_Task description_. Begin with the first line of the entries below. Copy each line exactly, stopping after the one that contains "kenyang setelah memakan apel, oatmeal, atau".

(Dataset excerpts Opens)

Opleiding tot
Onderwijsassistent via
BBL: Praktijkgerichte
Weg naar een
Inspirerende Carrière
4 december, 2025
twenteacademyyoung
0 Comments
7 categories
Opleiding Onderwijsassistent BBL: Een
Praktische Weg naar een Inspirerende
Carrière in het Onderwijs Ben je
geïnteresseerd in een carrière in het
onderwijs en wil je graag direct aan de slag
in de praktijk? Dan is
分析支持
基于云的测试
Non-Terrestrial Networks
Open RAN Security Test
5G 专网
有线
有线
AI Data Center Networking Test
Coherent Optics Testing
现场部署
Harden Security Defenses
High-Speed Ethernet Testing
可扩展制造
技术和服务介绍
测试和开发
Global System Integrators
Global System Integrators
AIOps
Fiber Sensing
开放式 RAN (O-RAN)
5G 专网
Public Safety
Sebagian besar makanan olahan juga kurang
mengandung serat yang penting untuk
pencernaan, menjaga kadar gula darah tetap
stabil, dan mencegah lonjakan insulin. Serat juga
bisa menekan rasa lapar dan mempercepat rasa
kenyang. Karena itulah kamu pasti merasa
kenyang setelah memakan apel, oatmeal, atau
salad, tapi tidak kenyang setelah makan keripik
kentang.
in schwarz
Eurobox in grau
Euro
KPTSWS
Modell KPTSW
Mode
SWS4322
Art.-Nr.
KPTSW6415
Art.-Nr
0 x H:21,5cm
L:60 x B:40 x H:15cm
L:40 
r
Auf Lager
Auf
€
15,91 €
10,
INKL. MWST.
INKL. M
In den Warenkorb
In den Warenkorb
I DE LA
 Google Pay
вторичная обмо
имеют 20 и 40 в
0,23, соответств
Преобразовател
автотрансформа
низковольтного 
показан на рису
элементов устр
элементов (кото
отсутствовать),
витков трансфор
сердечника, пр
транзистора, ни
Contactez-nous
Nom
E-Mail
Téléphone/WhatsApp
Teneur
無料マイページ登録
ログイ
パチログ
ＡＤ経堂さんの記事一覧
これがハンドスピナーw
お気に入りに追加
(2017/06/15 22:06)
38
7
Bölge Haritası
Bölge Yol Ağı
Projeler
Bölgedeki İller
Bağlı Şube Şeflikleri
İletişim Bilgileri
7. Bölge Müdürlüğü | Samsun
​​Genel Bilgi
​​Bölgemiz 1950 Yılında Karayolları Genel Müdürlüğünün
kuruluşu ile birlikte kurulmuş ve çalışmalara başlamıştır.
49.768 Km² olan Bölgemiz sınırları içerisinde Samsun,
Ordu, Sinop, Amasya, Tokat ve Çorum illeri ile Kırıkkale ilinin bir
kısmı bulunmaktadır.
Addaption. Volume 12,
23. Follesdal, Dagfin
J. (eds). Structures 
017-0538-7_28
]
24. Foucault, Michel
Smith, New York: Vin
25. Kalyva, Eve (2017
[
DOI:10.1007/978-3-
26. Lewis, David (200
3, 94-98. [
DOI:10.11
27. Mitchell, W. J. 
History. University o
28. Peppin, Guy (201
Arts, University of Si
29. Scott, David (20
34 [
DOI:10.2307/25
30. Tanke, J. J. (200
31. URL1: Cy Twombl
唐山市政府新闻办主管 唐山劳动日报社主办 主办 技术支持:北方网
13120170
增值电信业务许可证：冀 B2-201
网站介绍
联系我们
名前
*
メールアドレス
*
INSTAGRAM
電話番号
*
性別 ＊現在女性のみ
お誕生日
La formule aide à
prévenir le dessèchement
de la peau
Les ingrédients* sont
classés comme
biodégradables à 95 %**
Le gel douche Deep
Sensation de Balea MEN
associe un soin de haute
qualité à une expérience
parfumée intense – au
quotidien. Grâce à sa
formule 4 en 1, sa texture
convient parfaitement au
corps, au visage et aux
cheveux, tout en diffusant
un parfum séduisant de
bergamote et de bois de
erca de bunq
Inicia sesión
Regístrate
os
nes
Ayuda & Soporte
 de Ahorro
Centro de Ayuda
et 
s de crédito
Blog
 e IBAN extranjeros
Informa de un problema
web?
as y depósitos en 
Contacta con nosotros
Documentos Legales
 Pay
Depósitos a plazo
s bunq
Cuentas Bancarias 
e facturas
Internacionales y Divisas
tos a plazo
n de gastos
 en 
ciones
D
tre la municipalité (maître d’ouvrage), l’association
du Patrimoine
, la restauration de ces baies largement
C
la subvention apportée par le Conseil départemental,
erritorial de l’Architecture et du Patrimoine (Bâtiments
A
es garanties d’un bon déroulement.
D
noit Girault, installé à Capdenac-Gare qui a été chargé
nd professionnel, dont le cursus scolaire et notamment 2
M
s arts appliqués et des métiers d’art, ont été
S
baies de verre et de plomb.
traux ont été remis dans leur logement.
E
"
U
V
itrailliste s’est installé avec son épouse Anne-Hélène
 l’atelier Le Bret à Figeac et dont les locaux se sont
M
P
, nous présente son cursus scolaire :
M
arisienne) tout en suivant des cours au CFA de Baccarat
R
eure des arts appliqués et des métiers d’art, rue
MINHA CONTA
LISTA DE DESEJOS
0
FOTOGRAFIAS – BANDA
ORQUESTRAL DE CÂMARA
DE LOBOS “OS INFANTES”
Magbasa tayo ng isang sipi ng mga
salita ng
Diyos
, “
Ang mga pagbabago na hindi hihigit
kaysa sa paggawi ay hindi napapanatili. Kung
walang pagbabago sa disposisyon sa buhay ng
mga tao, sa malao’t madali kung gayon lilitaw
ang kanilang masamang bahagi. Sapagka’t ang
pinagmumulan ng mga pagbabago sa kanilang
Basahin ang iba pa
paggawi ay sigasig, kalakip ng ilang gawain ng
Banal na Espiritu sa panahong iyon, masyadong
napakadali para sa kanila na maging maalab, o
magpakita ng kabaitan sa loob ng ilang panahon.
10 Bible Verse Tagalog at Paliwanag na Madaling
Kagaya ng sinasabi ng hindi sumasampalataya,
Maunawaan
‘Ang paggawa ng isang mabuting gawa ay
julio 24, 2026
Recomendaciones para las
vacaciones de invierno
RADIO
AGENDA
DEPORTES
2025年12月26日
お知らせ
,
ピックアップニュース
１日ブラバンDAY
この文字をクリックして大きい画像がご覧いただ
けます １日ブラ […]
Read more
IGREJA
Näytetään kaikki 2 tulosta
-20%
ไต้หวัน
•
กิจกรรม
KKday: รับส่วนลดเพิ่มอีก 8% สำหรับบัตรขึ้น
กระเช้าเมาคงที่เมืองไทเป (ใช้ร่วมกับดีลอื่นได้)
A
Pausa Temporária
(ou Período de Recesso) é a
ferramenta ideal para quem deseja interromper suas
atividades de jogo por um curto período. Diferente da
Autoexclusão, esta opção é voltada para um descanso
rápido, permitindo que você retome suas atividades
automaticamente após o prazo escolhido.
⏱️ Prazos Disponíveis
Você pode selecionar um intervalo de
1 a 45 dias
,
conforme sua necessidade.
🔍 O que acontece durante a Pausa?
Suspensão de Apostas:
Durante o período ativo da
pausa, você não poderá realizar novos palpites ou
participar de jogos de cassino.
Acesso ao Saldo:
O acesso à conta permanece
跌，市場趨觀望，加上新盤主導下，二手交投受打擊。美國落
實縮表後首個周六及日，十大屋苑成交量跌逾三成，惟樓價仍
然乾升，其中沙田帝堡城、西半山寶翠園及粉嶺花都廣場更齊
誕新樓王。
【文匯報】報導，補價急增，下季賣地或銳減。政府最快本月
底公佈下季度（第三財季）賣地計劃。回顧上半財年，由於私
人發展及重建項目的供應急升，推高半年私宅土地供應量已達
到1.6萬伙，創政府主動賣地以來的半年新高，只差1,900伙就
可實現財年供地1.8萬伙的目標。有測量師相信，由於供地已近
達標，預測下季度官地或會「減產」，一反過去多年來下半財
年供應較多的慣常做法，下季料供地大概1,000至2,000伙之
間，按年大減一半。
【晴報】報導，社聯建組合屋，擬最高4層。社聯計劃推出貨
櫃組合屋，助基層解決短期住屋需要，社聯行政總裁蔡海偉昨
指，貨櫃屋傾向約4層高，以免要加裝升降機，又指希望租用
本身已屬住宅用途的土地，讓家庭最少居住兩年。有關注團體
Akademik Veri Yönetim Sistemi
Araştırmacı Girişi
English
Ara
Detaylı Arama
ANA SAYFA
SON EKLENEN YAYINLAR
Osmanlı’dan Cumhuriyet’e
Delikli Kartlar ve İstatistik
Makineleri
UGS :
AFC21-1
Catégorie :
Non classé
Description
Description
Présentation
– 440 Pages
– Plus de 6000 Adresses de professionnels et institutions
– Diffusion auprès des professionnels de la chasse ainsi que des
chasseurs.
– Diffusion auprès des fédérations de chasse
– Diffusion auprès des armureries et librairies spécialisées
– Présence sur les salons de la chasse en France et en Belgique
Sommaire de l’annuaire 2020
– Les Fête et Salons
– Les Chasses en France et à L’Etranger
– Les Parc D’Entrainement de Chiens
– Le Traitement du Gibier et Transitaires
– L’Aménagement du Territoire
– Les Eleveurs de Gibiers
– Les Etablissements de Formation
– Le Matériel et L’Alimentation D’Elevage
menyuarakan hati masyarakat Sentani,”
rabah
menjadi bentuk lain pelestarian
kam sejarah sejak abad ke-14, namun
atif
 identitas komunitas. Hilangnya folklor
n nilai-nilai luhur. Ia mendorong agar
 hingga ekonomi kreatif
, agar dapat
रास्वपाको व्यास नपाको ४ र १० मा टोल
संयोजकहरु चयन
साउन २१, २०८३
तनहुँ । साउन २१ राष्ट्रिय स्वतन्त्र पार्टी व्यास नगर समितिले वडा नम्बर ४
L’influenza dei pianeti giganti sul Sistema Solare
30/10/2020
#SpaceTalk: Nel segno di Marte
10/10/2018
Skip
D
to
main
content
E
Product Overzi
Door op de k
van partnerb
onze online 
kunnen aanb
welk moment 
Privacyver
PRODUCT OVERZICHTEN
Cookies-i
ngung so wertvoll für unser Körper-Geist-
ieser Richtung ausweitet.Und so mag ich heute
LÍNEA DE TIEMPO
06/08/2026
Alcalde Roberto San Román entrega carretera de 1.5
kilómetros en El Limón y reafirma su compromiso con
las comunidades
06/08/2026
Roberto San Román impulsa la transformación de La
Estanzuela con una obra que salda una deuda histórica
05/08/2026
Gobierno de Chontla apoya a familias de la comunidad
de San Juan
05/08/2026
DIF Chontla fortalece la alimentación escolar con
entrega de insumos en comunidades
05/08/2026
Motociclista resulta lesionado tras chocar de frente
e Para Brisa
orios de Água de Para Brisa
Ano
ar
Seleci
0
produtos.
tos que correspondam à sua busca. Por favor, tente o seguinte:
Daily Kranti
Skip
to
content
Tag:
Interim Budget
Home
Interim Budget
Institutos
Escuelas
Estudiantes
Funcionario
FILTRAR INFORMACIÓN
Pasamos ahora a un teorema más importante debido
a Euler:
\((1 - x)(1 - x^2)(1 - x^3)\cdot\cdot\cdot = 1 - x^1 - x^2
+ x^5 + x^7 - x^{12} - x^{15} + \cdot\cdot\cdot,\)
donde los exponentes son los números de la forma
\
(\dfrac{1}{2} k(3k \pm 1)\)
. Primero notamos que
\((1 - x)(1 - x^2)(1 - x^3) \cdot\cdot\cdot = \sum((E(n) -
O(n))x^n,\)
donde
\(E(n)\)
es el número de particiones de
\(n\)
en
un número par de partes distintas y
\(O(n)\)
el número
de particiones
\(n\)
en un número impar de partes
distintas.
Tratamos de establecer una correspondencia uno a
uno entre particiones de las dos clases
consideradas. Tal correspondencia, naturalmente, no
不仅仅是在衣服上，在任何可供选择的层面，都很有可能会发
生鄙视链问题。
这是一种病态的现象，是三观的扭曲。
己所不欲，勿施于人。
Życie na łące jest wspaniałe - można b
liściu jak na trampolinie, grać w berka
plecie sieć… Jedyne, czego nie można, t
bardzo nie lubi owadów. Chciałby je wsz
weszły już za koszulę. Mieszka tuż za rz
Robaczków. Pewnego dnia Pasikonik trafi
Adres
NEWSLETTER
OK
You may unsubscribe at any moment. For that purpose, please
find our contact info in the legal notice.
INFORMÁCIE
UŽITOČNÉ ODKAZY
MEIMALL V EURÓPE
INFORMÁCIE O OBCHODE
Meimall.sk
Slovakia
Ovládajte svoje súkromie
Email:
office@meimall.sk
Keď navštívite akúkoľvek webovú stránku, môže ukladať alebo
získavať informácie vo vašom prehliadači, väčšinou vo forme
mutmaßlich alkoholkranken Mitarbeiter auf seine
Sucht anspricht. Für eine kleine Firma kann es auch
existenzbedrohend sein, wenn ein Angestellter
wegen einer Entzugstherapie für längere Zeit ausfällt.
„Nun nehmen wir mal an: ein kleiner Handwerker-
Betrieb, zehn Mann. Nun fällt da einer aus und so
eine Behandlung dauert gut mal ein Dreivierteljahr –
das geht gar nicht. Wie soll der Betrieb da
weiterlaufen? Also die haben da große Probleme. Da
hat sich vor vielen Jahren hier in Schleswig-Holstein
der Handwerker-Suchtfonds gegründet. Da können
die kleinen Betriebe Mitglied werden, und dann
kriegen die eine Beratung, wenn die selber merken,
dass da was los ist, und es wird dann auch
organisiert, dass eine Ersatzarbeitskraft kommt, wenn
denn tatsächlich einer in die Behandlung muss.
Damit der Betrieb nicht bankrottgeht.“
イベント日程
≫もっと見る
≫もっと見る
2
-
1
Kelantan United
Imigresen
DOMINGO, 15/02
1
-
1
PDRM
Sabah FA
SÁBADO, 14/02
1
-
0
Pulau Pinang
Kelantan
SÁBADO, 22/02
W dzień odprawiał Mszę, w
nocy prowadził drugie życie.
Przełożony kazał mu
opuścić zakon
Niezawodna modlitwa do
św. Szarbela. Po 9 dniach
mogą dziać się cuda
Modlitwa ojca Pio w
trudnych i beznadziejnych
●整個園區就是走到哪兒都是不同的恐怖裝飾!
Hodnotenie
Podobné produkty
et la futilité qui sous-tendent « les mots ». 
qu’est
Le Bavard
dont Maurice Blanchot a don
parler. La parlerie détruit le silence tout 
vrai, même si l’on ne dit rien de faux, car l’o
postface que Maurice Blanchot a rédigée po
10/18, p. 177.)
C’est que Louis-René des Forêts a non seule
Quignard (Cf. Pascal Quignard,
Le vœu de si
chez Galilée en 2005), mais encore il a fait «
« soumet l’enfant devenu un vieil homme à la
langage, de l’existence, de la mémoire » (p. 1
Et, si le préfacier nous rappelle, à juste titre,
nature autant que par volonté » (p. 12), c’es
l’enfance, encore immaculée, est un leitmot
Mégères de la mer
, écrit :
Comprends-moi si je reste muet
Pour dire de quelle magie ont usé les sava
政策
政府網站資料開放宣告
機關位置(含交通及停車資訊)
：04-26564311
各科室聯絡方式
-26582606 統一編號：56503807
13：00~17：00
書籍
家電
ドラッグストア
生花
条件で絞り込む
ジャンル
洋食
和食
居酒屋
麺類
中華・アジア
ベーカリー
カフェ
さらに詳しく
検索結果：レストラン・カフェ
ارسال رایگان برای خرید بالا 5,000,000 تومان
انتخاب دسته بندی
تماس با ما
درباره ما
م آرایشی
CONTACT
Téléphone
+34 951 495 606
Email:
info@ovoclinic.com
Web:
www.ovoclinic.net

(Dataset excerpts Closes)

_Result of this task_.
Opleiding tot
Onderwijsassistent via
BBL: Praktijkgerichte
Weg naar een
Inspirerende Carrière
4 december, 2025
twenteacademyyoung
0 Comments
7 categories
Opleiding Onderwijsassistent BBL: Een
Praktische Weg naar een Inspirerende
Carrière in het Onderwijs Ben je
geïnteresseerd in een carrière in het
onderwijs en wil je graag direct aan de slag
in de praktijk? Dan is
分析支持
基于云的测试
Non-Terrestrial Networks
Open RAN Security Test
5G 专网
有线
有线
AI Data Center Networking Test
Coherent Optics Testing
现场部署
Harden Security Defenses
High-Speed Ethernet Testing
可扩展制造
技术和服务介绍
测试和开发
Global System Integrators
Global System Integrators
AIOps
Fiber Sensing
开放式 RAN (O-RAN)
5G 专网
Public Safety
Sebagian besar makanan olahan juga kurang
mengandung serat yang penting untuk
pencernaan, menjaga kadar gula darah tetap
stabil, dan mencegah lonjakan insulin. Serat juga
bisa menekan rasa lapar dan mempercepat rasa
kenyang. Karena itulah kamu pasti merasa
kenyang setelah memakan apel, oatmeal, atau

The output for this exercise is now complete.